Did this secret infiltrate all their, our, lives? A lot or a little? There is, for example, my great-grandmother, who regularly warned her beautiful granddaughter – my mother – that she would come to no good. Am I required now to rewrite that old woman’s malevolence differently, as colored by her own daughter’s experience? Am I required to rethink the legacy my grandparents left me, beyond the soup pot that I cherish? Too soon old, too late … curious.

There are other bits of paper in my genealogical binder. It’s moving to see the name of the actual ship that brought my family to America and the naturalization papers that required them to “renounce forever all allegiance and fidelity” to Czar Nicholas II – which they must have done with pleasure.

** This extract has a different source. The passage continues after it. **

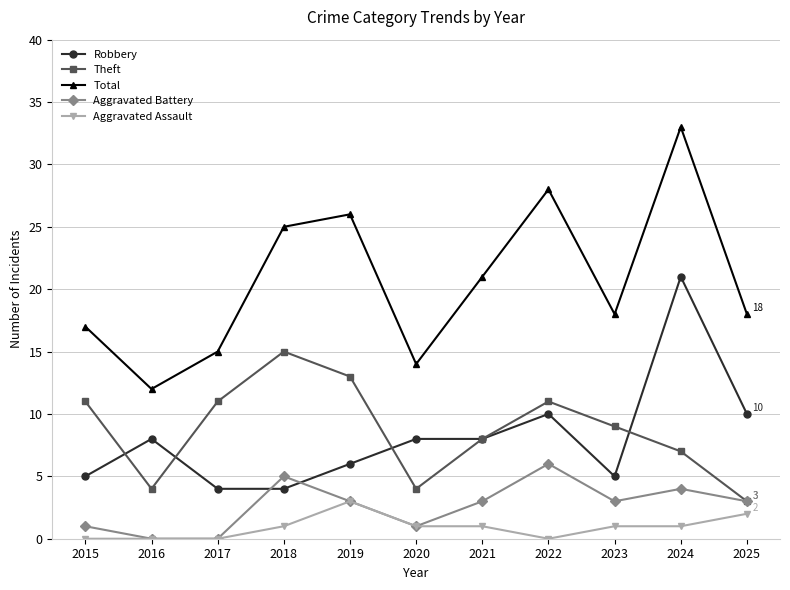

What is the spread (max minus min) of values at 2023?

17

But what we really want from the generations past are not just the facts or the DNA. We want the stories. Love, passion, success, disappointment, humanity. There may be no way to know – really know – their interior life. But how many of us would trade in the data for one good diary? Will we remember that in our own “estate planning”?

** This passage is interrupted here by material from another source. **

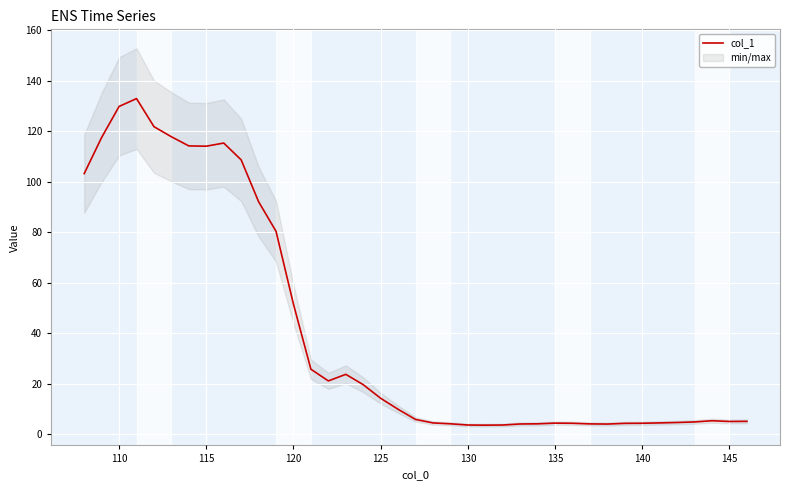

What is the minimum value for col_1?

3.6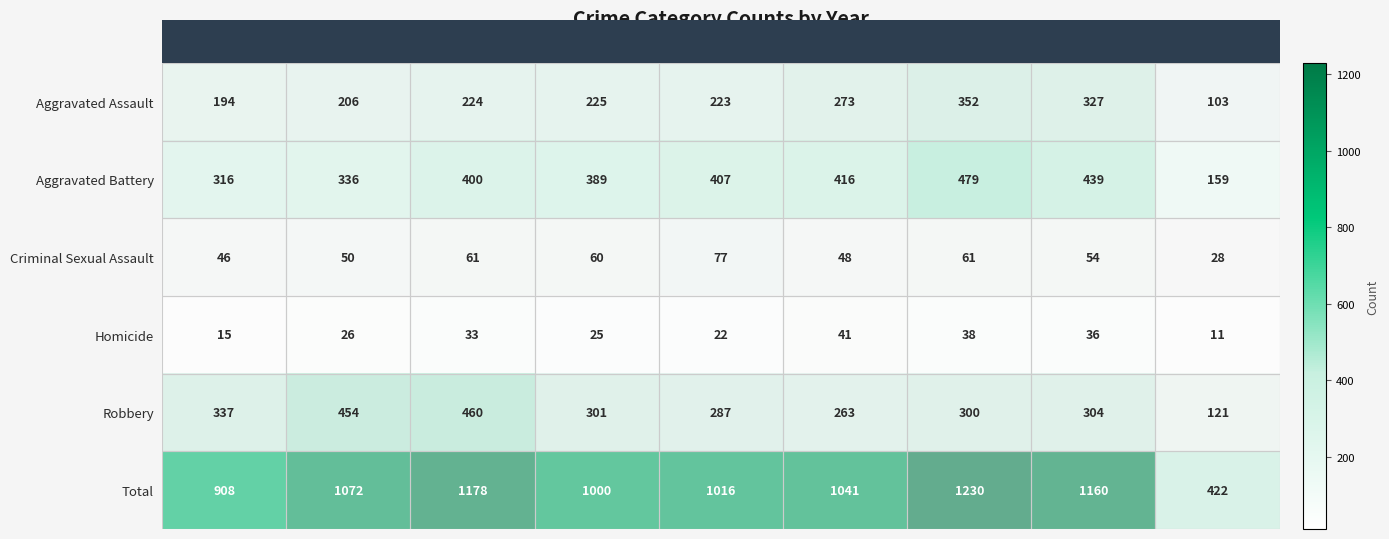

At which category is the sum across all series the highest?

2021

Maybe you read about the Connecticut teenager, Addie Avery, who searched her lineage back to a 17th century ancestor hanged for witchcraft. She’s petitioning the state to exonerate her foremother. Recently, David A. Wilson, a black journalist, and David B. Wilson, a white restaurant owner, found their connection through a slave-owning ancestor. One generation’s shame becomes another’s rich tapestry. One generation’s secret becomes another’s source of wonder.

“We all have tens of thousands of cousins,” says Simons, whose researchers connected Clinton with Jolie, Obama with Bush. “You can walk down the street right past a third or fourth cousin and not know it.”

But how I wish I could stop one couple on the street for just a question or two. The couple who were married on Feb. 3, 1914.